For hand fabrication, platinum 950/50 iridium is a good choice, as the metal is work-hardened by hammering and rolling it. For casting, platinum 900/100 iridium is potentially very suitable, as platinum 950/50 iridium may be too soft, but this would be hallmarked as 900 platinum. The majority of complaints that Dippal sees with regard to platinum alloys concern rings that have been cast from platinum 950/50 iridium or platinum 950/50 palladium, which have a hardness of only 80 and 65 (average) Vickers respectively. When rings are made by casting, the finished product needs little additional work – usually just cleaning and polishing; processes which do not add to the hardness of the alloy. It is therefore important that an appropriate alloy such as platinum 950/50 cobalt or platinum 950/50 ruthenium (both of which have a hardness of 135HV) is used. If a ring is to be die struck or hand finished, a softer alloy may be appropriate as some of the manufacturing procedures undertaken will harden the item. In this case the five per cent could be palladium or iridium and still deliver a satisfactory piece. The chart below highlights which alloy is best suited to which application:

Dippal says: “Using the appropriate alloy is absolutely vital. The disputes that arise from these cases can be very difficult to resolve and the end customer is usually very emotionally attached to his or her ring.
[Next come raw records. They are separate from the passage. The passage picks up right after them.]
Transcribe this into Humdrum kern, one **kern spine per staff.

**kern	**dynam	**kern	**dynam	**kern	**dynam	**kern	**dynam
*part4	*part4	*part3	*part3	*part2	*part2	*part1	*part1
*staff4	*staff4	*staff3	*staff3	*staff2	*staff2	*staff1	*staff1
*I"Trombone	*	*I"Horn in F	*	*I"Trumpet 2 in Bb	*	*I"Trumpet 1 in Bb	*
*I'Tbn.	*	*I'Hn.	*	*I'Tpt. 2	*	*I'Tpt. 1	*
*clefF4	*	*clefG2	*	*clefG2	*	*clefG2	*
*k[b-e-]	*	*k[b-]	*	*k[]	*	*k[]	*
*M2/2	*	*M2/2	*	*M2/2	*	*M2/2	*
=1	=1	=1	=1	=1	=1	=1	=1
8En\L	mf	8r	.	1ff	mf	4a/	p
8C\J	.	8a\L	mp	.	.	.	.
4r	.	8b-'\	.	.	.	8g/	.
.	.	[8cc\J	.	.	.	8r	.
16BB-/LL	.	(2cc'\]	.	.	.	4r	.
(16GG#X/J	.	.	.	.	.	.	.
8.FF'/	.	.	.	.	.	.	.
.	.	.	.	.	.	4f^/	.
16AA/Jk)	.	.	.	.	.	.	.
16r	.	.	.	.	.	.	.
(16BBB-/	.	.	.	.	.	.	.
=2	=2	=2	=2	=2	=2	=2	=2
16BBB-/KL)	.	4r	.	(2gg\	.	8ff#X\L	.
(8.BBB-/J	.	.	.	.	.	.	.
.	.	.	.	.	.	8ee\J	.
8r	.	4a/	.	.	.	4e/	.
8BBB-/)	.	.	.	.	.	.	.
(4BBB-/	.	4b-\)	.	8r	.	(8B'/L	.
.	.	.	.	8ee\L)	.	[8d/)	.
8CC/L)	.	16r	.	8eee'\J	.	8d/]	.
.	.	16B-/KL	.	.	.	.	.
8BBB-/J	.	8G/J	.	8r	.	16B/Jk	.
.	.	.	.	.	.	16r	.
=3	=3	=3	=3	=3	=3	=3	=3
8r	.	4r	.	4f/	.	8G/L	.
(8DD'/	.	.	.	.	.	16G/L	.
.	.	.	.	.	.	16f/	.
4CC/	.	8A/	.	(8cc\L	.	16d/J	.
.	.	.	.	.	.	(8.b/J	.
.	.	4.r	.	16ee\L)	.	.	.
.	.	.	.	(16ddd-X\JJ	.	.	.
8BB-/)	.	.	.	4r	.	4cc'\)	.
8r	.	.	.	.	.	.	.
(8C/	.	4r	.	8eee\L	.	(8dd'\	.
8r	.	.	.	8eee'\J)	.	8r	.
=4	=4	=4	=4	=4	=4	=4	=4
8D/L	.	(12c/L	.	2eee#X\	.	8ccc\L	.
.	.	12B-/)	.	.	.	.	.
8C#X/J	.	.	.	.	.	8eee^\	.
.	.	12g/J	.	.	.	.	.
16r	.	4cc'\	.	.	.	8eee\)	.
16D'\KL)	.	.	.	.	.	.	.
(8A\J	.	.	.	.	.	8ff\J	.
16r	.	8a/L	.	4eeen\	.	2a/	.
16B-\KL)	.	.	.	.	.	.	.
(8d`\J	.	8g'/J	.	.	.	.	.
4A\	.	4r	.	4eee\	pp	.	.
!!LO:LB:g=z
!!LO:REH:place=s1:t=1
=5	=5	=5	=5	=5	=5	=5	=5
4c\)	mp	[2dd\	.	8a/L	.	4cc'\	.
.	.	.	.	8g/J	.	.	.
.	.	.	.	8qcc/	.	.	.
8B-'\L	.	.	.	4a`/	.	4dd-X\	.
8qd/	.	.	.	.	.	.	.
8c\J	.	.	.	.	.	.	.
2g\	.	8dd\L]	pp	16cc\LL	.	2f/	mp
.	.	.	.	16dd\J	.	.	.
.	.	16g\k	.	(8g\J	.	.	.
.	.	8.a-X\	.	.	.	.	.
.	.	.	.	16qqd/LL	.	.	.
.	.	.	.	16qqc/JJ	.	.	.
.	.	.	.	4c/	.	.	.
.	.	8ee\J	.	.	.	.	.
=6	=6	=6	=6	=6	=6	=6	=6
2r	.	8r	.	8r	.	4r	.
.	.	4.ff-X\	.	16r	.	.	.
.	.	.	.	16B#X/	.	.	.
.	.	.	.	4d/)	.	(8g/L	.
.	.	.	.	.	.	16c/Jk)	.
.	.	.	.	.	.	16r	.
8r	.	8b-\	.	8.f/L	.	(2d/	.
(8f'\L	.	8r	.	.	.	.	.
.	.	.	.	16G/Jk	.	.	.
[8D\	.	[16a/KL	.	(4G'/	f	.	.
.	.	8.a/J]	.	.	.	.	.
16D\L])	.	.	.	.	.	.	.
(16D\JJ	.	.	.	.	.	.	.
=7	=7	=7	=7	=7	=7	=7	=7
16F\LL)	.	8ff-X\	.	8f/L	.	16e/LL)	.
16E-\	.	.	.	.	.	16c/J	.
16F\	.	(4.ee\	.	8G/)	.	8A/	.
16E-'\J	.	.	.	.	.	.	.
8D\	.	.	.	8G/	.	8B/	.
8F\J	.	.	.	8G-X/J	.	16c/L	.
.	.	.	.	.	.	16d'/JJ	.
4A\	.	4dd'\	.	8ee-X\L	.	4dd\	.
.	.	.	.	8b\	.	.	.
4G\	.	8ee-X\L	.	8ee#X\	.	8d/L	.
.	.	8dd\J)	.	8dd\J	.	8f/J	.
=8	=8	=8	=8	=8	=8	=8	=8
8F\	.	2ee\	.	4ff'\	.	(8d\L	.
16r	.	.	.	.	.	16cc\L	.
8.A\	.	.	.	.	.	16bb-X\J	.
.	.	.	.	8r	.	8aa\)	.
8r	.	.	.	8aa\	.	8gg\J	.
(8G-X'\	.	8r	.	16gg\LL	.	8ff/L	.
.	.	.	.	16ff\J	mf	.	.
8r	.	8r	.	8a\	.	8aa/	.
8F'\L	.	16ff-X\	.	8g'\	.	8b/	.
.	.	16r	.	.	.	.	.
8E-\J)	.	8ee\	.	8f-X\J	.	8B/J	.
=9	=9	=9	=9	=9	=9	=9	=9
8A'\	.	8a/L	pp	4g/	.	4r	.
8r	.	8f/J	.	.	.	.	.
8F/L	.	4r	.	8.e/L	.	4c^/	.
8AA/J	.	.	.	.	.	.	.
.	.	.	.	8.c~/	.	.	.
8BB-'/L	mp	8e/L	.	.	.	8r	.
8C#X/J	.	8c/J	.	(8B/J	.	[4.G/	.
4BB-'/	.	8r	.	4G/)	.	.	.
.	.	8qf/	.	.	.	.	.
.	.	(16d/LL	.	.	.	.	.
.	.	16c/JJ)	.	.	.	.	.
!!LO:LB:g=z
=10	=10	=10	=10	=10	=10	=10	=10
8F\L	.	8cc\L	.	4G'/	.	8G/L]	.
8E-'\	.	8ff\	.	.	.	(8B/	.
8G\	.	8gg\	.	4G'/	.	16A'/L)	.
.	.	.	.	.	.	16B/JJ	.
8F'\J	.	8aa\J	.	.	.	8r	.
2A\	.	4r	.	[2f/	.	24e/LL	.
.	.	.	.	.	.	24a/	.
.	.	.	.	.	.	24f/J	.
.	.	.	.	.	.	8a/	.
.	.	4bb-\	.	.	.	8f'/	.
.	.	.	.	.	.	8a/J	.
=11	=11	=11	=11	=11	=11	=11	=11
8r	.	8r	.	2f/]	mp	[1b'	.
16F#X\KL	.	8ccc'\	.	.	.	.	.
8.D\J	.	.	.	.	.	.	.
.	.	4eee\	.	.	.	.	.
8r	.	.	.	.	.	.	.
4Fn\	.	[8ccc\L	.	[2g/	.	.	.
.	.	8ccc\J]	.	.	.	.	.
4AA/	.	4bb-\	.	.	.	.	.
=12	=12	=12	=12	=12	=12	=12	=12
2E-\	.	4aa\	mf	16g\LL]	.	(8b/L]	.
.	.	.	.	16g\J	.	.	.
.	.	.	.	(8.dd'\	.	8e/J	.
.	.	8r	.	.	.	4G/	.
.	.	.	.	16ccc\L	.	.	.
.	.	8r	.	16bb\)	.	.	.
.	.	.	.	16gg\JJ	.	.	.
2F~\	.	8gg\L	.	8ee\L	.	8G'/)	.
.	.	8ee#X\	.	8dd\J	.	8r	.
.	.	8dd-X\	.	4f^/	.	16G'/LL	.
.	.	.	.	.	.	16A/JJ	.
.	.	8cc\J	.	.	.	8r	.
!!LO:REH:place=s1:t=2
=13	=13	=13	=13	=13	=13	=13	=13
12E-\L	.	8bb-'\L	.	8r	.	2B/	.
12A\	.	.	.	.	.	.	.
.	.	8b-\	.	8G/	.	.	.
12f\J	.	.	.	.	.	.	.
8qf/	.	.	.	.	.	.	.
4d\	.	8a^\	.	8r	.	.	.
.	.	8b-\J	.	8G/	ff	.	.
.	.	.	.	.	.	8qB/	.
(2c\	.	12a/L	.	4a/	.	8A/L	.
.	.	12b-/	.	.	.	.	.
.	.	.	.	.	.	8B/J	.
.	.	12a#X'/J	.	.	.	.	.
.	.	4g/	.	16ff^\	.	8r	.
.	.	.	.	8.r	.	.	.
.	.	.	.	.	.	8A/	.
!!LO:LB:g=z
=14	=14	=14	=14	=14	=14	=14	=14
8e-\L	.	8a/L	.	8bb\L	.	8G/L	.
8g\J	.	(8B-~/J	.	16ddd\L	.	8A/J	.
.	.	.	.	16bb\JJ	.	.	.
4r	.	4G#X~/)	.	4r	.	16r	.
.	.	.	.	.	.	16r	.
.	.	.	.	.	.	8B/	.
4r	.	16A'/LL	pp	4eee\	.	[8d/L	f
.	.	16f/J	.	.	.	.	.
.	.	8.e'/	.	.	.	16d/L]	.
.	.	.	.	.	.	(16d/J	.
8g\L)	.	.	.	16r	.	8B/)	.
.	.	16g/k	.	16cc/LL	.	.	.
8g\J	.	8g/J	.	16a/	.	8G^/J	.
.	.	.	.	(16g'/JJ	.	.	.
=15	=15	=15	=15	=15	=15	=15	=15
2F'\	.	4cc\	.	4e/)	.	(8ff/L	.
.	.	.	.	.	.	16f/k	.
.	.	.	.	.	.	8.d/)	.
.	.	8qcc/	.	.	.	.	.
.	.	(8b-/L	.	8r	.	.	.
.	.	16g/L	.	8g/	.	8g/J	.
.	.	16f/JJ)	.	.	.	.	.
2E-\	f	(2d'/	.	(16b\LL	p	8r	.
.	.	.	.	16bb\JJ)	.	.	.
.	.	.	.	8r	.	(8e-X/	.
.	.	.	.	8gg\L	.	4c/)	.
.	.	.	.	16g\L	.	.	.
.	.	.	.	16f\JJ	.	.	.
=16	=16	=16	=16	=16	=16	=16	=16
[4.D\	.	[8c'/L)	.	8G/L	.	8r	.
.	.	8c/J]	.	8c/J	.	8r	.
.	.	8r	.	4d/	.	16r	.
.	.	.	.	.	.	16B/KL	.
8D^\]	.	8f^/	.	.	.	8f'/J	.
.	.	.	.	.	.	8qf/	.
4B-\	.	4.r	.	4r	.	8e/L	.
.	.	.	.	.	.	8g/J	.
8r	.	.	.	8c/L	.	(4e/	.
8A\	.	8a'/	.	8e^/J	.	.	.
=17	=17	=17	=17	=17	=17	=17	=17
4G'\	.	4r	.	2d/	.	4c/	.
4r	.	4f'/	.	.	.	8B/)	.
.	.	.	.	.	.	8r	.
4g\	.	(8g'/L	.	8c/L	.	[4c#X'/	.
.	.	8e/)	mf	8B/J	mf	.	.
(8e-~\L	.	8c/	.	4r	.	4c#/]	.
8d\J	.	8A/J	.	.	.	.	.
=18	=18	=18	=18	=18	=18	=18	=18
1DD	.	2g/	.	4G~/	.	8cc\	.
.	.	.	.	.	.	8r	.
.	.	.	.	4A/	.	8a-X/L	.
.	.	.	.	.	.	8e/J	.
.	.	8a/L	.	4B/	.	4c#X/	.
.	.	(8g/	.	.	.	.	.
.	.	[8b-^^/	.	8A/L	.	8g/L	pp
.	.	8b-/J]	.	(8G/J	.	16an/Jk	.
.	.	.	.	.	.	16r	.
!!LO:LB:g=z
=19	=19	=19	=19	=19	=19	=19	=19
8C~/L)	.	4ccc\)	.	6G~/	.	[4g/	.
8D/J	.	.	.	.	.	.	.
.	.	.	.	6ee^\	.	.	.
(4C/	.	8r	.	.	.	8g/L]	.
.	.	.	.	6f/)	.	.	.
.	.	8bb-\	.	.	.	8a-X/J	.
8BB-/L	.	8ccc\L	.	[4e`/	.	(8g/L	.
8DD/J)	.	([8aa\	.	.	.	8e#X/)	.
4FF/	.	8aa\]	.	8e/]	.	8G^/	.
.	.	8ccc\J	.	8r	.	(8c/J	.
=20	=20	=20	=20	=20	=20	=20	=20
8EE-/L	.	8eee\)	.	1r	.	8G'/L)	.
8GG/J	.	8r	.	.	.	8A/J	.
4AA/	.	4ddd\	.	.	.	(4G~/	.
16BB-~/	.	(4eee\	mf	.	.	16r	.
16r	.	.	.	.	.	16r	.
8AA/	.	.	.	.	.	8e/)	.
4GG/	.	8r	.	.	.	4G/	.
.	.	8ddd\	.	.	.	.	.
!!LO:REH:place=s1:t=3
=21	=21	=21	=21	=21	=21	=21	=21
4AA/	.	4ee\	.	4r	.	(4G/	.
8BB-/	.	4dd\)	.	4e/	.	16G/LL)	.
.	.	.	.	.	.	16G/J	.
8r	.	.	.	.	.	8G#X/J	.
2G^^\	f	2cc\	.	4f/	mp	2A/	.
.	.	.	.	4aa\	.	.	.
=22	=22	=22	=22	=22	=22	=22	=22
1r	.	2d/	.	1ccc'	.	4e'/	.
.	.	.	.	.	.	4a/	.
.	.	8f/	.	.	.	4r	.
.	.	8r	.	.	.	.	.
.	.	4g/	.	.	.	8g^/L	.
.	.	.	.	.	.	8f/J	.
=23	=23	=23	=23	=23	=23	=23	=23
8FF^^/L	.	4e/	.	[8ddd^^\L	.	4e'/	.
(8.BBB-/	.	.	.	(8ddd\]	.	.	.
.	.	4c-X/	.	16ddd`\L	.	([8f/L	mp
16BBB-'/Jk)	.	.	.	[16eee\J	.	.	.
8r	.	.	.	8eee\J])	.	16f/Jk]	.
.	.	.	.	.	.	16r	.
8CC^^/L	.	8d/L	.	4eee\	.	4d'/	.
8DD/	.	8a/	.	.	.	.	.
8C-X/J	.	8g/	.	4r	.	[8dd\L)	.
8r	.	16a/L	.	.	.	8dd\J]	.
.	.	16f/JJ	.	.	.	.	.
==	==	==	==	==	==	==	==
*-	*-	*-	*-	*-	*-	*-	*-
Manufacturers can save themselves and their customers a lot of heartache by using the appropriate alloy.”

In the UK there has been a legal requirement to hallmark platinum since 1 January 1975 and over three million platinum articles have been marked by the four UK assay offices. From 1975 until 1 January 1999, the only officially recognised standard of purity or ‘fineness’ in Britain was 950 parts per thousand (ppt). Since 1999 there are four recognised standards, which are: 850, 900, 950, and 999 ppt, but still over 99.5 per cent of hallmarked articles are 950.